Industrial development in India has been dependent on political influence and leadership, ever since Independence. As a matter of fact no fair policy could be framed for equal development of all the regions of the country simultaneously. That is why some of the regions remained completely neglected, while others developed beyond limitations, resulting in heavy congestions. Besides, the metropolis and a few big industrial centers of the country, where opportunities are ample for growth, there is vast disparity in establishment of industries in various regions. The industrialization of a particular area depends on the degree of political influence in its favor. Unfortunately, the Northeastern states, including Assam, lack such leadership, which can look after the interest of the general people. Now-a-days leadership is centered along the family interests and there is heavy competition in making wealth by leaders for their future generations. Nobody can expect social service and developmental activities from such self centered leaders.

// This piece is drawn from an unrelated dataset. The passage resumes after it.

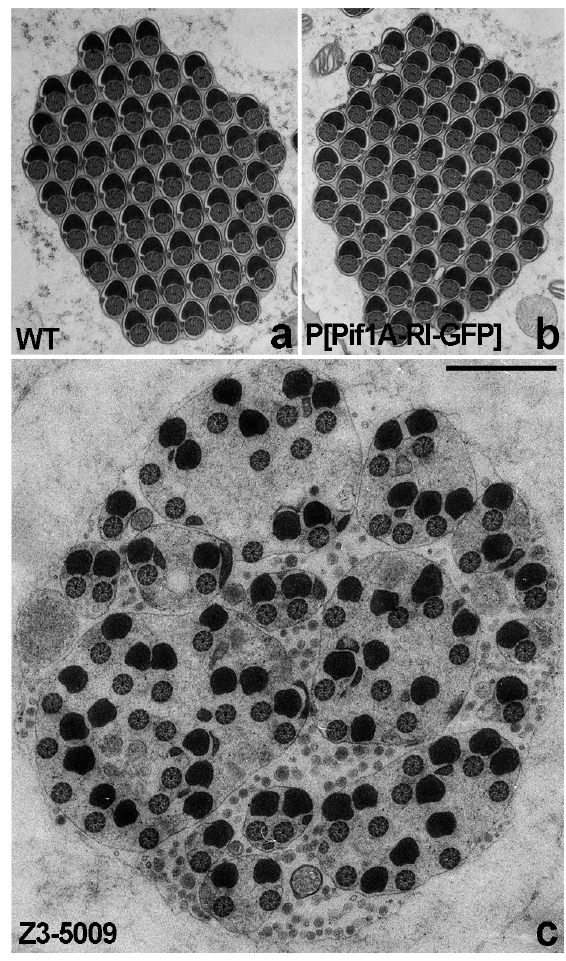
Figure 2. Individualization defects of Z3-5009 mutant visualized by electron microscopy. Cross-sectioned cysts of WT testis show individualized cysts ( a ); each of the control cysts contains pairs of axonemes and mitochondria derivatives enclosed by individual plasma membrane. Cross-sectioned cysts from Z3-5009 mutant show that individualization does not occur ( c ); numerous axonemes and mitochondria are enclosed within single membrane and surrounded by a large amount of cytoplasm, and the axonemes are not tightly juxtaposed to the mitochondria. Cross-sectioned cysts of flies that express the Pif1A-RI-GFP transgene and are homozygous for Z3-5009 (P[Pif1A-RI-GFP/CyO3; Z3-5009/Z3-5009]) show that the Z3-5009 phenotype is rescued—after individualization tightly juxtaposed axoneme/mitochondria pairs are surrounded by separate membranes ( b ). Bar 1 µm.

It is pertinent to mention that most of the industries in the country are set up on the basis of availability of raw materials which is the prime factor for consideration before taking up such projects. In the past after the construction of giant steel plants of Bhilai, Rourkela and Durgapur, demand for such projects in public sector was raised in Bihar (now Jharkhand sector), which gave birth to Bokaro steel city. On demand from Southern states of the country the Salem steel plant came into existence. The Barauni and Mathura oil refineries were set up at long distances from the raw material belts. All these happened due to political influences and pressures from the leaders representing the people of respective areas. Had there been no pressure from the public, the chances of setting up Guwahati and Bongaigaon refineries in Assam were bleak. The commitments in Assam Accord for Numaligarh Refinery and other schemes for development came after the people came out on roads agitating for them. But the leaders in power did not take interest in speedy developments. Most of the industries set up earlier in Assam have now disappeared from the industrial map of the state.
Assam Accord of 1985 could not be fully implemented even after a lapse of twenty six years, because of lack of interest in present leadership. The Northeastern states have huge raw materials like coal, oil, uranium etc; and a number of industries could be established where lakhs of people could be given employment. By this method insurgency spread throughout the region could also be eliminated. There is no need of deploying lakhs of security personnel to combat insurgency. If there are employment opportunities, people would be busy in the work and none would go for illegal acts. Most of the militant groups have taken arms because they did not get suitable employment. Even in case of surrendered militants, who came forward to negotiation table are not satisfied with the treatment meted to them and due to uncertainty prevailing on their rehabilitation. Some of them have gone back to jungles being unsatisfied on the assurances given to them. How can they trust on the leadership which has failed to keep its words?
Lack of education, awareness and extreme poverty added with immaturity of people in maintaining high standards of democracy by keeping the faith above principle leads to their maximum exploitation by the political leaders. Innocent voters are lured by attractive slogans of the leaders before the polls and join this or that group with hopes to get their problems solved, but after the polls those leaders forget their commitments. This situation leads them to an embarrassing situation.